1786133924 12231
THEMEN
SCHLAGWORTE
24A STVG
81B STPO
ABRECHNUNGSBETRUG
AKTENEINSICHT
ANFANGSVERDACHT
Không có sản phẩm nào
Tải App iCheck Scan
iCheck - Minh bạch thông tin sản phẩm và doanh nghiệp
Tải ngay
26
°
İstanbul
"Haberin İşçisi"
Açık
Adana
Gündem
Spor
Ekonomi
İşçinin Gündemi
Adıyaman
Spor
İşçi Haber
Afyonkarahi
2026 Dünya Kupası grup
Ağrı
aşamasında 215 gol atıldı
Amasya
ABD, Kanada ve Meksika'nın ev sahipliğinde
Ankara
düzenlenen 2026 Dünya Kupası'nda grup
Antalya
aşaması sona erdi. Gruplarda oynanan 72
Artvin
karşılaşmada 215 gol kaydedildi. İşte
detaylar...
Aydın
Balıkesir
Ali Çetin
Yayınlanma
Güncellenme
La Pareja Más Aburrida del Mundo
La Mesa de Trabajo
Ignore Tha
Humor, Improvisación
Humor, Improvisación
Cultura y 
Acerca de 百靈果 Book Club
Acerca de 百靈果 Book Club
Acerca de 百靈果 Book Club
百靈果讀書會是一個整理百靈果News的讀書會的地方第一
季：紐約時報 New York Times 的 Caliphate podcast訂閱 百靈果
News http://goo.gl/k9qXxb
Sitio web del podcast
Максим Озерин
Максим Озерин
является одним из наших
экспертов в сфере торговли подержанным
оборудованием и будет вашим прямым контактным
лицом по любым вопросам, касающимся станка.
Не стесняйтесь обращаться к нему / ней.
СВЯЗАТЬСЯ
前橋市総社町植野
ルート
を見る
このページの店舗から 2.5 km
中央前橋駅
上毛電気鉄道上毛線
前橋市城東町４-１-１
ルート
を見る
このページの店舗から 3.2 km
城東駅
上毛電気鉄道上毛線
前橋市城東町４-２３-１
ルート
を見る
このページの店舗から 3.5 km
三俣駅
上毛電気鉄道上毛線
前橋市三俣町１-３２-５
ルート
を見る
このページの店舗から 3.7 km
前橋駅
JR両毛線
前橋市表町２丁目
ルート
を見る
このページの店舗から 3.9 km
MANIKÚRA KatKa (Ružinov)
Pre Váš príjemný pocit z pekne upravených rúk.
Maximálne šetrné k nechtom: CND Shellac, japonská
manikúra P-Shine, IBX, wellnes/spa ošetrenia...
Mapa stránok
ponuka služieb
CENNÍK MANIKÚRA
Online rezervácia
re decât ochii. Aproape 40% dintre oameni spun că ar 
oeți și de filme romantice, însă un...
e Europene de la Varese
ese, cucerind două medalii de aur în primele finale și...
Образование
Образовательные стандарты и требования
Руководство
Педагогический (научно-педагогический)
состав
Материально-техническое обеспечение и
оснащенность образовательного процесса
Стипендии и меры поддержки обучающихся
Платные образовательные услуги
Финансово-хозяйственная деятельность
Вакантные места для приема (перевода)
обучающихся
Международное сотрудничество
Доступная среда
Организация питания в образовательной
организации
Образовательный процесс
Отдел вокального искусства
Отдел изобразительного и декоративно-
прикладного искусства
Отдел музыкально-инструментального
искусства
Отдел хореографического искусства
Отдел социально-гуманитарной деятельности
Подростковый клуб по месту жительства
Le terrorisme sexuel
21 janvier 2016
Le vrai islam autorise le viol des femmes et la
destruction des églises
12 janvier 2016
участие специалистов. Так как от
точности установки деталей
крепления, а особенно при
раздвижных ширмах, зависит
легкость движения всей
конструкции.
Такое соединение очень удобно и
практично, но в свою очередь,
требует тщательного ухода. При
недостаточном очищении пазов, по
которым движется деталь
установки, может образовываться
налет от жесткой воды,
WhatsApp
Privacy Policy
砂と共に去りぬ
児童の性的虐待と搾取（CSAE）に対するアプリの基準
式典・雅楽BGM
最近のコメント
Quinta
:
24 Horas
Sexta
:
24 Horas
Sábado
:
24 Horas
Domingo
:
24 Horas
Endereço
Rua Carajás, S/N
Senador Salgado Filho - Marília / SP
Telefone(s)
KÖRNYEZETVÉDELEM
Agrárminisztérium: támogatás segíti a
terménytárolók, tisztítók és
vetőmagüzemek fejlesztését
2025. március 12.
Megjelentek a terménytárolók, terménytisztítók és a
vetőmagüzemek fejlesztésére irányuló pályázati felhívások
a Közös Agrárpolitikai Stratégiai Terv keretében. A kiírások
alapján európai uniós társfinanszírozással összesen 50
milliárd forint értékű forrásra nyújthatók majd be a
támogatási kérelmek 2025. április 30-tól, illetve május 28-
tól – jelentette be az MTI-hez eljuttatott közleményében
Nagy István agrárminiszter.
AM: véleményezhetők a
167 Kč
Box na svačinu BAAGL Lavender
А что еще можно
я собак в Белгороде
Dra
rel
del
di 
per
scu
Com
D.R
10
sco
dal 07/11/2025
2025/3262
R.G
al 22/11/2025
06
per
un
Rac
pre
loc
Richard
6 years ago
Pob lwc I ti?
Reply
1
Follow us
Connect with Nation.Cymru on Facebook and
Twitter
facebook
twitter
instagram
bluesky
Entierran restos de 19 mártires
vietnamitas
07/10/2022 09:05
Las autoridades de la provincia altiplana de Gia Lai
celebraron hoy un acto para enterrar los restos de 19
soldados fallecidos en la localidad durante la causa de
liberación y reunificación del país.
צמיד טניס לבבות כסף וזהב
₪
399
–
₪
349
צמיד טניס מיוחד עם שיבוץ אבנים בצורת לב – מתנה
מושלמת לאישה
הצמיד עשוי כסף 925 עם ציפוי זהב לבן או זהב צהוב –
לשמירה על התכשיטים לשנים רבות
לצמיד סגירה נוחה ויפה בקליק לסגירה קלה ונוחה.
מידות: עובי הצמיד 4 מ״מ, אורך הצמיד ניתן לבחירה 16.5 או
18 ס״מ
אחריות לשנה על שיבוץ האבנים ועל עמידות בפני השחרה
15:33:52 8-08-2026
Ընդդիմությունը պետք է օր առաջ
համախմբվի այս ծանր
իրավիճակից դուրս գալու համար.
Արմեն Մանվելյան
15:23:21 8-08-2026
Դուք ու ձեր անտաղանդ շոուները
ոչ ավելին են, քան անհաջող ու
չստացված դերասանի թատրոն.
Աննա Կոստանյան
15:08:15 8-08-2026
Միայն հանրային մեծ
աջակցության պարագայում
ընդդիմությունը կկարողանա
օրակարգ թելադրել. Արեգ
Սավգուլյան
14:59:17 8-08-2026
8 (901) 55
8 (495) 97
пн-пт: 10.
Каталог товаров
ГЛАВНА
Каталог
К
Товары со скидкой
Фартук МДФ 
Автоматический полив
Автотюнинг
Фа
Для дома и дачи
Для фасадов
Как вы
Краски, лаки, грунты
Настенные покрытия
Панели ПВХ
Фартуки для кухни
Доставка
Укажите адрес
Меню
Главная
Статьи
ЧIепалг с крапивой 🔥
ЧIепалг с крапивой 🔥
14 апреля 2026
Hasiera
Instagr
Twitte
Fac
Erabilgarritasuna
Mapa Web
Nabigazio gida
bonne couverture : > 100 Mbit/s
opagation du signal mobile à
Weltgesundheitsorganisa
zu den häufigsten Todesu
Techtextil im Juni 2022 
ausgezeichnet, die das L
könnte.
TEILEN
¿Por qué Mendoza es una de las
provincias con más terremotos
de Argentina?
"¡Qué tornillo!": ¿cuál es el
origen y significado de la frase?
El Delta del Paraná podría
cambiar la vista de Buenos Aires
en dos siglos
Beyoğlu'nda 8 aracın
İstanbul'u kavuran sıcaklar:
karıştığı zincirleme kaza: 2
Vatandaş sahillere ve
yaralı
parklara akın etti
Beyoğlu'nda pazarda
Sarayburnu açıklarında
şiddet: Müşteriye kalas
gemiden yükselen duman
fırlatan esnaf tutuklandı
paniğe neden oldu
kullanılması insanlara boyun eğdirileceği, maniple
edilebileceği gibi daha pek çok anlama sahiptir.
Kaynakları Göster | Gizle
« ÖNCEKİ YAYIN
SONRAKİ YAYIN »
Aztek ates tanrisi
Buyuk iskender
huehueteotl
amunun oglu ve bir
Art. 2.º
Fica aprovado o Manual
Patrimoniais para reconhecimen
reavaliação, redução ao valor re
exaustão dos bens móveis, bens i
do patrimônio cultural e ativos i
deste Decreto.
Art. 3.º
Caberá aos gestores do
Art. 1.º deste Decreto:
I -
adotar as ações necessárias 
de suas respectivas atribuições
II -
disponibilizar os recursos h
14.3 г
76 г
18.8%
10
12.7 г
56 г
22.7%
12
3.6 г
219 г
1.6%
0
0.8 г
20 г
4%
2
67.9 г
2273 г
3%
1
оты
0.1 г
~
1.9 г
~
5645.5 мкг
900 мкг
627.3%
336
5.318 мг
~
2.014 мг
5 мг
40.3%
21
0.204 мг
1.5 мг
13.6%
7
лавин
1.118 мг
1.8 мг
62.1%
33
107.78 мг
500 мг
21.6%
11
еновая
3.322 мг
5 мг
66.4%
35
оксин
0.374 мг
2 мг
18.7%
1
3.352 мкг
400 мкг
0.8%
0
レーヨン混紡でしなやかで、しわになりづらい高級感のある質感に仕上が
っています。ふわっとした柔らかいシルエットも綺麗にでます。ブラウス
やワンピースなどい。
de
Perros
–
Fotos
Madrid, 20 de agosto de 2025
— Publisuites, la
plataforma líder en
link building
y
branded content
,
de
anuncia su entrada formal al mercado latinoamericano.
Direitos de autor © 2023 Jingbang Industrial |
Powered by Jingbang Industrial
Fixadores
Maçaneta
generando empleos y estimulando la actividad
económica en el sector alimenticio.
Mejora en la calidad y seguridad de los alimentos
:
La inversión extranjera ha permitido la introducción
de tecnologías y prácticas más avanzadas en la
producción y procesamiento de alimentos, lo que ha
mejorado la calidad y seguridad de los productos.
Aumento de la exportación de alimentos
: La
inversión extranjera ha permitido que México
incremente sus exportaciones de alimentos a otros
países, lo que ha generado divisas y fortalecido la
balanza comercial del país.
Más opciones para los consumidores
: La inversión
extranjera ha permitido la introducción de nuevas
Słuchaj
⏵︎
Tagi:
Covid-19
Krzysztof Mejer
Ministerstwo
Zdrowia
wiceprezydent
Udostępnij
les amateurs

○ ○ ○ ○ ○

**What the exercise asks**
From the line that contains "Aztek ates tanrisi" through the last line of the records above, copy every line exactly and leave out the rest.

**Answer area**
Aztek ates tanrisi
Buyuk iskender
huehueteotl
amunun oglu ve bir
Art. 2.º
Fica aprovado o Manual
Patrimoniais para reconhecimen
reavaliação, redução ao valor re
exaustão dos bens móveis, bens i
do patrimônio cultural e ativos i
deste Decreto.
Art. 3.º
Caberá aos gestores do
Art. 1.º deste Decreto:
I -
adotar as ações necessárias 
de suas respectivas atribuições
II -
disponibilizar os recursos h
14.3 г
76 г
18.8%
10
12.7 г
56 г
22.7%
12
3.6 г
219 г
1.6%
0
0.8 г
20 г
4%
2
67.9 г
2273 г
3%
1
оты
0.1 г
~
1.9 г
~
5645.5 мкг
900 мкг
627.3%
336
5.318 мг
~
2.014 мг
5 мг
40.3%
21
0.204 мг
1.5 мг
13.6%
7
лавин
1.118 мг
1.8 мг
62.1%
33
107.78 мг
500 мг
21.6%
11
еновая
3.322 мг
5 мг
66.4%
35
оксин
0.374 мг
2 мг
18.7%
1
3.352 мкг
400 мкг
0.8%
0
レーヨン混紡でしなやかで、しわになりづらい高級感のある質感に仕上が
っています。ふわっとした柔らかいシルエットも綺麗にでます。ブラウス
やワンピースなどい。
de
Perros
–
Fotos
Madrid, 20 de agosto de 2025
— Publisuites, la
plataforma líder en
link building
y
branded content
,
de
anuncia su entrada formal al mercado latinoamericano.
Direitos de autor © 2023 Jingbang Industrial |
Powered by Jingbang Industrial
Fixadores
Maçaneta
generando empleos y estimulando la actividad
económica en el sector alimenticio.
Mejora en la calidad y seguridad de los alimentos
:
La inversión extranjera ha permitido la introducción
de tecnologías y prácticas más avanzadas en la
producción y procesamiento de alimentos, lo que ha
mejorado la calidad y seguridad de los productos.
Aumento de la exportación de alimentos
: La
inversión extranjera ha permitido que México
incremente sus exportaciones de alimentos a otros
países, lo que ha generado divisas y fortalecido la
balanza comercial del país.
Más opciones para los consumidores
: La inversión
extranjera ha permitido la introducción de nuevas
Słuchaj
⏵︎
Tagi:
Covid-19
Krzysztof Mejer
Ministerstwo
Zdrowia
wiceprezydent
Udostępnij
les amateurs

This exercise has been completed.